### Source extract
  • Lecter-expy Garland Green (Steve Buscemi) in Con Air was introduced wearing similar restraints as Lecter.
    • Invoked with DJ Qualls' character in the 2002 film The New Guy, who is delivered by a sympathetic prison staff to his new school in a straightjacket and mask as a shout-out to Green (and by extension, Lecter). The whole thing was a sham to convince his new peers that he was a formidable badass, rather a reversal of his former image.
  • Star Wars: Han Solo was frozen in carbonite following his capture by Boba Fett in The Empire Strikes Back to be transported to Jabba the Hutt. Fett didn't like the risk to Solo's life (and, thus, his bounty), but Vader was willing to write him a compensation check if Han died. The whole procedure was justified a trial-run to make sure Vader could freeze Luke Skywalker, who would turn out to be dangerous cargo otherwise.

Literature[]

Music[]

  • In an homage to Silence of the Lambs, Disturbed opens many of their shows by having their lead singer wheeled out on stage in a straight jacket and restraining mask, strapped to a hand truck while a roadie (usually dressed in a white coat) releases him to sing.

Television[]

  • Played straight and subverted in Prison Break. Linc is usually moved around like this, but sometime subverted when the guards go easy on the shackles because he's a good prisoner/they want him to break out.
  • Zach Galifianakis was carted in Hannibal Lector-style in a "Scared Straight" sketch on Saturday Night Live.
  • This happens to Baek San and Sa-Woo toward the end of the Korean drama Iris. It doesn't work.

Video Games[]

  • The Joker is a frequent candidate for this treatment, with deliberate parallels to Lector. In the opening of Batman: Arkham Asylum he is wrapped in a straitjacket and chained to a hand-truck for delivery to the asylum. The guards seem to wish he was gagged as well. Batman later gets the same treatment in a fear-gas induced hallucination.
  • In The Elder Scrolls V Skyrim, at the beginning of the game, when Ulfric Stormcloak is captured, he has a gag over his mouth to prevent him from using the Thu'um.

Web Comics[]

  • On her first appearance in Skin Horse, Tigerlily Jones is wrapped in a straitjacket and strapped to a handcart.
  • The condemned contestants arrive this way in Last Res0rt (Some leg irons might have been a good idea in Slick's case!)
    • Daisy is even brought in strapped to a wheelchair, though at least part of that is thanks to her missing leg...
  • In Order of the Stick, the Empire of Blood transports its arena champion (Thog) in this manner.

Western Animation[]

  • The Simpsons: C. Montgomery Burns was given the Hannibal Mask treatment once when he was dragged into court for illegally dumping radioactive waste in "Marge vs. the Monorail".

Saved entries
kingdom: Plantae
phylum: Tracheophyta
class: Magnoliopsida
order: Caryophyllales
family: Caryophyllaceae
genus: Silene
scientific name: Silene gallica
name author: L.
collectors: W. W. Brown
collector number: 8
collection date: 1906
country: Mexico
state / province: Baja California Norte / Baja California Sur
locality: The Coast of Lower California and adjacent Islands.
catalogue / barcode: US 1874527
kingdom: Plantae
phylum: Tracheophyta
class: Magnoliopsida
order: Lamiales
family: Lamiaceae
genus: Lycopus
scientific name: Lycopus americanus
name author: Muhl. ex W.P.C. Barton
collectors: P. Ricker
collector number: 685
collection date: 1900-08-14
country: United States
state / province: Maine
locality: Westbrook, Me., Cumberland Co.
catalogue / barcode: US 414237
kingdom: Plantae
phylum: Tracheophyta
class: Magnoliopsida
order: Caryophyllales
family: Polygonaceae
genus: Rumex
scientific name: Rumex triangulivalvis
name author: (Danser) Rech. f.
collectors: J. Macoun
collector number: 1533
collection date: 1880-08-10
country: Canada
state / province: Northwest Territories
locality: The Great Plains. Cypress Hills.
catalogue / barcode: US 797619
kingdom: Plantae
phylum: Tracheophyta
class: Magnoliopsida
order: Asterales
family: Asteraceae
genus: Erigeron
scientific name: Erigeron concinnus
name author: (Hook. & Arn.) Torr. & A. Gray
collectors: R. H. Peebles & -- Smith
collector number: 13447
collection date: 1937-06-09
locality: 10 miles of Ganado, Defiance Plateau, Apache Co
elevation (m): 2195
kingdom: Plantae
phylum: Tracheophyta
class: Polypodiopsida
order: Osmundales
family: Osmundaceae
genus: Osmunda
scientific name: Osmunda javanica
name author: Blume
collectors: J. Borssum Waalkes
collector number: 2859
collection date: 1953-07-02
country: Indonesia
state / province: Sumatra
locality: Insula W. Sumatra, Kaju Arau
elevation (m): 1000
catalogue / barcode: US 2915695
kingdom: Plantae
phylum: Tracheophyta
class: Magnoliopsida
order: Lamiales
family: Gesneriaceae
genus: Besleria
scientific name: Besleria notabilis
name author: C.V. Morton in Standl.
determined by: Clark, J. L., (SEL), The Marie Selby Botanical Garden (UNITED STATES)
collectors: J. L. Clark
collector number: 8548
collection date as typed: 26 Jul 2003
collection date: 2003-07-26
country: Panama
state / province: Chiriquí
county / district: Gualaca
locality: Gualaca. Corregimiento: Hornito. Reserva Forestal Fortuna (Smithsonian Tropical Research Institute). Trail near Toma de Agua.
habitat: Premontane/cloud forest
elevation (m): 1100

### Work request
Which section headings appear in the trope list on restrained captives?

### Task result
Literature, Music, Television, Video Games, Web Comics, Western Animation